(Beginning of EXCERPTED PASSAGE)
January 3, 2022

Mata Ashita: The Japanese Canadian Writing Circle - Season 2

Mata Ashita is an intergenerational writing circle for Japanese Canadians that helps strengthen community connections and wellbeing.

About this event

On the first Saturday of each month from October to April (excluding December and New Year's Day), Mata Ashita will host its second season of virtual writing circles for Japanese Canadians of all ages and experiences.

No writing experience is necessary to join - just a commitment to holding space for yourself and others as we navigate what it means to be together in community. The workshops begin at 12 pm pacific/3 pm eastern and feature a 30-minute Q&A followed by an hour-long writing exploration and an optional 30 minute social time.

Each session will be led by an experienced facilitator (Sen Canute) and writing-for-wellness instructor (Leanne Toshiko Simpson), and will include a community support specialist (Nicola Koyanagi) to help process any difficult feelings that arise.

The second season speakers are:

Genki Ferguson, author of Satellite Love (2021) - October 2

Sachiko Murakami, author of Render (2020), Get Me Out of Here (2015), Rebuild (2011), and The Invisibility Exhibit (2008) - November 6

Darcy Tamayose, author of Odori (2007) and upcoming release Ezra's Ghosts (2022)- January 8

Tosh & Mary Kitagawa, longtime JC activists who helped achieve justice for UBC students sent to the internment camps - February 5

Kyo Maclear, author of Birds Art Life (2017), The Letter Opener (2007), and many children's books, including new release The Big Bath House (2021)- March 5.
(End of EXCERPTED PASSAGE)
(Beginning of DATASET)
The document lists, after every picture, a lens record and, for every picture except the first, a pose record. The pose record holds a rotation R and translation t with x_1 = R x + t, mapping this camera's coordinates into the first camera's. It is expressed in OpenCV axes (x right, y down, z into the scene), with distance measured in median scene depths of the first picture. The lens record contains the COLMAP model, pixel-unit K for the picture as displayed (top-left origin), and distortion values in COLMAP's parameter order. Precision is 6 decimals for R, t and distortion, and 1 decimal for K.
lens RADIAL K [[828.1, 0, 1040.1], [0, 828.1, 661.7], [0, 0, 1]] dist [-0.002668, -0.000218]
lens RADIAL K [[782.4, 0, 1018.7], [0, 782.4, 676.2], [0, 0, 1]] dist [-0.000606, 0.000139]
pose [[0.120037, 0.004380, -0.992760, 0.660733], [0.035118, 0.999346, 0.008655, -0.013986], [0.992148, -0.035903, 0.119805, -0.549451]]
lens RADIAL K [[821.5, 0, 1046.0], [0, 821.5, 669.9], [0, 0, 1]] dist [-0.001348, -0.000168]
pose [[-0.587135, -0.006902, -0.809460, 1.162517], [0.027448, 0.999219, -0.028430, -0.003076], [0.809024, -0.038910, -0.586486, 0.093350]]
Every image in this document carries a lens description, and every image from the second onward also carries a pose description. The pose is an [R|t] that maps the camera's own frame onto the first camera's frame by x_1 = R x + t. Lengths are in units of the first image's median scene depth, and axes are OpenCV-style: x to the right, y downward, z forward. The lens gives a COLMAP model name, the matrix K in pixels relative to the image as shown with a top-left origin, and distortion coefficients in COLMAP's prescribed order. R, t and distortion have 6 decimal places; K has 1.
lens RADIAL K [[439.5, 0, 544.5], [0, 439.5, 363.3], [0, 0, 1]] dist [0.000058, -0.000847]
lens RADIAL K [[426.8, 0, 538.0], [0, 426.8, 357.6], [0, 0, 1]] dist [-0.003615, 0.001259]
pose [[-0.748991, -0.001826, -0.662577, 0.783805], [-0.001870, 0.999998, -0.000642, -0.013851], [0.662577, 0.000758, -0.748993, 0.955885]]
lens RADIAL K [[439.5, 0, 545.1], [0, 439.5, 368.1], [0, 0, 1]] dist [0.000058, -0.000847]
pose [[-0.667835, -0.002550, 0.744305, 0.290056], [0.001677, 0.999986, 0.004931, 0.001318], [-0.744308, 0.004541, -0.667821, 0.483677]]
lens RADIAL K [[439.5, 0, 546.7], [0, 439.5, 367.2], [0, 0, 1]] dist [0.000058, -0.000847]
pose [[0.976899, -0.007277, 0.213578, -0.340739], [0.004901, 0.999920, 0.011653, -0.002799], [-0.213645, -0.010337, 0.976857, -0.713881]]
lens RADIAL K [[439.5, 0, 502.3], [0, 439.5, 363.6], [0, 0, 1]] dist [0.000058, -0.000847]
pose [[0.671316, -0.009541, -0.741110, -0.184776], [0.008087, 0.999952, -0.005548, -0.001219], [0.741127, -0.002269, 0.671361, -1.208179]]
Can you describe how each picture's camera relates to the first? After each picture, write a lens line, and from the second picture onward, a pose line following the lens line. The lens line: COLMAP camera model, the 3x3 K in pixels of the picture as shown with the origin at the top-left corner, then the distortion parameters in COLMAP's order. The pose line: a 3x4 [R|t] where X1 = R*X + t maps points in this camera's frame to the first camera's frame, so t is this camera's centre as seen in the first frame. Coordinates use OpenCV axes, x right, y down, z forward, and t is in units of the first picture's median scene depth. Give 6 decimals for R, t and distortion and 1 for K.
(End of DATASET)
### INSTRUCTIONS
[1] Please duplicate the Mata Ashita event page word for word, taking everything from "Mata Ashita: The" down to "ages and experiences.".
[2] Condense the paragraph of the Mata Ashita event page that begins "No writing experience is necessary" into a short bulleted list of its main facts.
[3] According to the Mata Ashita event page, who serves as the community support specialist at each session?
The stored data comes from a separate source unrelated to the Mata Ashita event page.

### RESPONSES FOR EACH TASK
[1]
Mata Ashita: The Japanese Canadian Writing Circle - Season 2

Mata Ashita is an intergenerational writing circle for Japanese Canadians that helps strengthen community connections and wellbeing.

About this event

On the first Saturday of each month from October to April (excluding December and New Year's Day), Mata Ashita will host its second season of virtual writing circles for Japanese Canadians of all ages and experiences.

[2]
- No writing experience is needed, only a commitment to holding space for yourself and others.
- Workshops start at 12 pm Pacific / 3 pm Eastern.
- Each one has a 30-minute Q&A, then an hour-long writing exploration.
- An optional 30-minute social time follows.

[3] Nicola Koyanagi